### [Perguntas]
[1] Com quantos votos Fernando Holiday foi eleito vereador em 2016, segundo o texto sobre o pleito municipal?
[2] Transcreva o trecho do texto sobre o pleito municipal que vai de "Em 2020, Holiday" até "legendas de Esquerda.", incluindo essas palavras.

### [Texto fornecido]
Pleito municipal em São Paulo e na Bahia

Mas nem sempre a continuidade das lutas pelas questões raciais é o mote das campanhas negras. Em 2016, na cidade de São Paulo, o vereador Fernando Holiday, do Democratas, de Direita, foi eleito com 48.055 votos, a 13ª maior votação, com uma campanha contra o sistema de cotas e pelo fim do 20 de novembro, feriado da Consciência Negra. Holiday tinha 20 anos e surgiu na política impulsionado pelo MBL (Movimento Brasil Livre), de perfil neoliberal.

Em 2020, Holiday tenta a reeleição, agora pelo partido Patriota, também de Direita. Para a campanha, ele fez um rap parodiando a abertura da série cômica “Um Maluco no Pedaço” e a letra diz “O Movimento Negro vai ter que chorar de pé. Essa cadeira é minha e o negão é de fé”.

Em Salvador, capital da Bahia, Nestor Neto, ex-presidente da UBES (União Baiana de Estudantes Secundaristas), está no MDB desde 2003 e diz que o partido oferece mais oportunidades e liberdades para candidatos negros do que as legendas de Esquerda.

“O partido é constituído de caciques nos Estados, mas não vejo que exista falta de liberdade para tomarmos nossas posições. Não sinto nenhum tipo de resistência para as bandeiras que defendo. Já me posicionei contra as decisões do governo Temer e contra uma aliança com a Dilma, sem ter sido repreendido ou tolhido. A liberdade de posição nós temos”, conta Neto, que em 2020 disputa uma cadeira na Câmara dos Vereadores.

Pela legenda, ele já disputou campanhas para vice-prefeito e deputado estadual. Segundo o candidato, na Esquerda os negros têm menos espaço por conta das subdivisões e disputas internas.

“Esses candidatos negros, que vêm da classe trabalhadora, dos movimentos sociais, dos estudantes, não recebem na Esquerda nem oportunidades, nem prioridade. A Esquerda vê essas candidaturas como ‘barrigas de aluguel’, que vão trazer 500, 1 mil ou 2 mil votos para eleger as candidaturas que eles querem. Por isso, uma parte dos candidatos negros que não se enquadram numa militância ideológica, procuram os partidos de Direita e de Centro por ser mais fácil aprovar uma candidatura”, avalia.

“Eu, por exemplo, vim do movimento estudantil, atuei na criação de centros estudantis no ensino médio, mas tive meu nome vetado para filiação no PT, no PCO, no PCdoB, por conta de disputa de corrente ideológica”, considera.

Dados de análise de gráficos
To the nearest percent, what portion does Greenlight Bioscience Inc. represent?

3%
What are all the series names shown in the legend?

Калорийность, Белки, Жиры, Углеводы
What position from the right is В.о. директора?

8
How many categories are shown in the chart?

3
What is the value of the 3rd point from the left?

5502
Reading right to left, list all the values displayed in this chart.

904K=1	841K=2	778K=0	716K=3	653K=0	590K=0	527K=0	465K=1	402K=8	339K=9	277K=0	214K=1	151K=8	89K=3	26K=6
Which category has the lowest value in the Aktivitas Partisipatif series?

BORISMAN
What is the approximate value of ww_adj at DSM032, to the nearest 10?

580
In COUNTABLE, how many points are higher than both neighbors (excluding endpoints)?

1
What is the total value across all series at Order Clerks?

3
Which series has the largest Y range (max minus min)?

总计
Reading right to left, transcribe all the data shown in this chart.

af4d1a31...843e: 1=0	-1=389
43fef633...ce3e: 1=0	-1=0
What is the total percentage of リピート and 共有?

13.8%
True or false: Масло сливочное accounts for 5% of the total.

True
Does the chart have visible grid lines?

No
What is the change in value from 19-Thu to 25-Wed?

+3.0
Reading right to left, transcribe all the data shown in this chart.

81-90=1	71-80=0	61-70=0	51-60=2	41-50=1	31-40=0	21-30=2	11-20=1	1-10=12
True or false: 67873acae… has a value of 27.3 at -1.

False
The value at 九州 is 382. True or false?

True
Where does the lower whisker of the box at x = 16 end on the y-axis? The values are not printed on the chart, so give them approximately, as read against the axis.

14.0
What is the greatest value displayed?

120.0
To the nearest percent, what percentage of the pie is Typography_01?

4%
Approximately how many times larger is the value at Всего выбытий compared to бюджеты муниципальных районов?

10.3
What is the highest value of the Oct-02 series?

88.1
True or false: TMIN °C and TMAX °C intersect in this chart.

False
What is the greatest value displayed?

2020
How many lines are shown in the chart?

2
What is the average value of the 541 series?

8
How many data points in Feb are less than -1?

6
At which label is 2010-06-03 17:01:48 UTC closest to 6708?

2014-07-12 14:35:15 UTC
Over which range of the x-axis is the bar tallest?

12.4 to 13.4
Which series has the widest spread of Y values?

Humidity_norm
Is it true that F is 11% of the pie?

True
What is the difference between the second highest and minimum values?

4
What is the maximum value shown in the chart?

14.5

### [Respostas]
[1] Com 48.055 votos.

[2]
Em 2020, Holiday tenta a reeleição, agora pelo partido Patriota, também de Direita. Para a campanha, ele fez um rap parodiando a abertura da série cômica “Um Maluco no Pedaço” e a letra diz “O Movimento Negro vai ter que chorar de pé. Essa cadeira é minha e o negão é de fé”.

Em Salvador, capital da Bahia, Nestor Neto, ex-presidente da UBES (União Baiana de Estudantes Secundaristas), está no MDB desde 2003 e diz que o partido oferece mais oportunidades e liberdades para candidatos negros do que as legendas de Esquerda.